Hypothalamic-Pituitary Adrenal (HPA) Axis Suppression
The HPA axis suppression potential of Topicort Topical Spray was assessed in an open-label, sequential cohort, safety trial in 129 subjects 2 years to less than 18 years of age with moderate to severe plaque psoriasis defined as a Physician Global Assessment (PGA) score of ≥3 with involvement of at least 10% of their body surface area (excluding the face and scalp). In total, 100 pediatric subjects were evaluated for HPA axis function via cosyntropin stimulation testing at baseline and following 4 weeks of twice daily application of Topicort Topical Spray. Overall, 36% of pediatric subjects 2 years to less than 18 years of age demonstrated HPA axis suppression defined as a serum cortisol level ≤ 18 mcg/dL 30-minutes post cosyntropin stimulation. The proportion of subjects demonstrating HPA axis suppression was 35.0% in Cohort 1 (12 years to less than 18 years of age) and 43.3% in Cohort 2 (6 years to less than 12 years of age). Trial enrollment in the youngest cohort (2 years to less than 6 years of age) was discontinued early due to high incidence of HPA axis suppression observed in the two oldest cohorts (6 years to less than 18 years of age) [see CLINICAL PHARMACOLOGY].
Because of a higher ratio of skin surface area to body mass, pediatric patients are at a greater risk than adults of HPA axis suppression and Cushing’s syndrome when they are treated with topical corticosteroids. They are therefore at greater risk of adrenal insufficiency during and/or after withdrawal of treatment. Adverse reactions including striae have been reported with inappropriate use of topical corticosteroids in infants and children.
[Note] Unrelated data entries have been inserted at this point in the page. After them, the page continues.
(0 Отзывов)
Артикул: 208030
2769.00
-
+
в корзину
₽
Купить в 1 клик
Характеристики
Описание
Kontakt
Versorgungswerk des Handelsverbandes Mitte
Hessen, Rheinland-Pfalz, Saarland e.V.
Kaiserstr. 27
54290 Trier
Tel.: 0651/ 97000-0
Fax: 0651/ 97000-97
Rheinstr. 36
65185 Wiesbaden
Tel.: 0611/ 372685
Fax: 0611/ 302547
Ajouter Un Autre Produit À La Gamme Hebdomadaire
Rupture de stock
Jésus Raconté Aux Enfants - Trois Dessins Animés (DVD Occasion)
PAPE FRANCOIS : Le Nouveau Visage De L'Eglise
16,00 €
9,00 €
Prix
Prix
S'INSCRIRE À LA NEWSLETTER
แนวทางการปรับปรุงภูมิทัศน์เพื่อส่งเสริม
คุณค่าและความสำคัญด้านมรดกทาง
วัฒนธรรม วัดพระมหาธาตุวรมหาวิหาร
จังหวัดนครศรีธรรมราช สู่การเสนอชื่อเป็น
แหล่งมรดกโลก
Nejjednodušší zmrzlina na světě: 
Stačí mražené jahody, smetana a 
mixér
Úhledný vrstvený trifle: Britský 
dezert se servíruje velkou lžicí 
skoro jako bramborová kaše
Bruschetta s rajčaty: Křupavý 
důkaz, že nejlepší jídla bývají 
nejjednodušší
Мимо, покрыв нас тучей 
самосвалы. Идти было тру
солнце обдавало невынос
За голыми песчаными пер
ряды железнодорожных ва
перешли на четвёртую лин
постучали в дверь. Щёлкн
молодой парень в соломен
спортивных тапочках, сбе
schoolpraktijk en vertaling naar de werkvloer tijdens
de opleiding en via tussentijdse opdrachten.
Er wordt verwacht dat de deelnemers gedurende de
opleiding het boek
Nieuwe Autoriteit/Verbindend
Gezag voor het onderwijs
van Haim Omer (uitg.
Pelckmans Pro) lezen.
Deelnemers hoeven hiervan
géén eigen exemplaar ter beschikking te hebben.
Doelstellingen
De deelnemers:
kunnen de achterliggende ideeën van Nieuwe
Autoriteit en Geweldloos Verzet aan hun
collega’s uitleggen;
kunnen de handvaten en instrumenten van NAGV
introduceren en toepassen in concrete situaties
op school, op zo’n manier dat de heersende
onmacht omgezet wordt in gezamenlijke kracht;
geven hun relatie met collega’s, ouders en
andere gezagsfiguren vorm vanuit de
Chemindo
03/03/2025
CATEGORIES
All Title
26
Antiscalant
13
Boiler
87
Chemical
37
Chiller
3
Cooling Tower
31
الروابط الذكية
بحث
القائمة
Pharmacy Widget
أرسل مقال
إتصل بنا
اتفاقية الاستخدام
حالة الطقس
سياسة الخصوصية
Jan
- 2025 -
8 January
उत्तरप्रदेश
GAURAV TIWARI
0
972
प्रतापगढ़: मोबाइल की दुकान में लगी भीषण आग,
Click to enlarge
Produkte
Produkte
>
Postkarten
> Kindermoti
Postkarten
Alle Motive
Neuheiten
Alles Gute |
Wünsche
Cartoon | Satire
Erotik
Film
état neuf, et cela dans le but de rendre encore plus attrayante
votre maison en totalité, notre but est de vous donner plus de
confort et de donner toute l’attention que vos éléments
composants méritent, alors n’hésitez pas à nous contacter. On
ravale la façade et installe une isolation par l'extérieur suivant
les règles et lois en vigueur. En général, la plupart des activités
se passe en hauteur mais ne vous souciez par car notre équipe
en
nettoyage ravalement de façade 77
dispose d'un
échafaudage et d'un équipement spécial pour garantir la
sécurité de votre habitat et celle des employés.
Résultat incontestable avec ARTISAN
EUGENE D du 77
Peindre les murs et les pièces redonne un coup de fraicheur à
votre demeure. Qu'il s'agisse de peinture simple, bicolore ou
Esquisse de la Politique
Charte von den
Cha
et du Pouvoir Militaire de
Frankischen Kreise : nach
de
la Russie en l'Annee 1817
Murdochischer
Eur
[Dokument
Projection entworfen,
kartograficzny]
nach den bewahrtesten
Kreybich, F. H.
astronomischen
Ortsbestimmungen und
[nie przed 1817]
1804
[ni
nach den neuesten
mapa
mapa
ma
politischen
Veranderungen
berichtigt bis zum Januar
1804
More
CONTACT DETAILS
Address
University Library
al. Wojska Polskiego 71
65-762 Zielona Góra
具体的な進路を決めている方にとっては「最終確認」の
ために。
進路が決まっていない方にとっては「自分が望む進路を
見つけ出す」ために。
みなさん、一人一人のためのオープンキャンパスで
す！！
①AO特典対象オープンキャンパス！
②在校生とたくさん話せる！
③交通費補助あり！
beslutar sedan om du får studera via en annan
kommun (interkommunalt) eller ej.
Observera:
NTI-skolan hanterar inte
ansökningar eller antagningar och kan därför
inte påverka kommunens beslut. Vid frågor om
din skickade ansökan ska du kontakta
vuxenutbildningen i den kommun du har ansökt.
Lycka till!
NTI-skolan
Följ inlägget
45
HPA axis suppression, Cushing’s syndrome, linear growth retardation, delayed weight gain, and intracranial hypertension have been reported in children receiving topical corticosteroids. Manifestations of adrenal suppression in children include low plasma cortisol levels and absence of response to ACTH stimulation. Manifestations of intracranial hypertension include bulging fontanelles, headaches, and bilateral papilledema.
Geriatric Use
Clinical studies of Topicort Topical Spray did not include sufficient numbers of subjects aged 65 years and over to determine whether they respond differently from younger subjects. Other reported clinical experience has not identified differences in responses between the elderly and younger patients. In general, dose selection for an elderly patient should be cautious, usually starting at the low end of the dosing range, reflecting the greater frequency of decreased hepatic, renal, or cardiac function, and of concomitant disease or other drug therapy.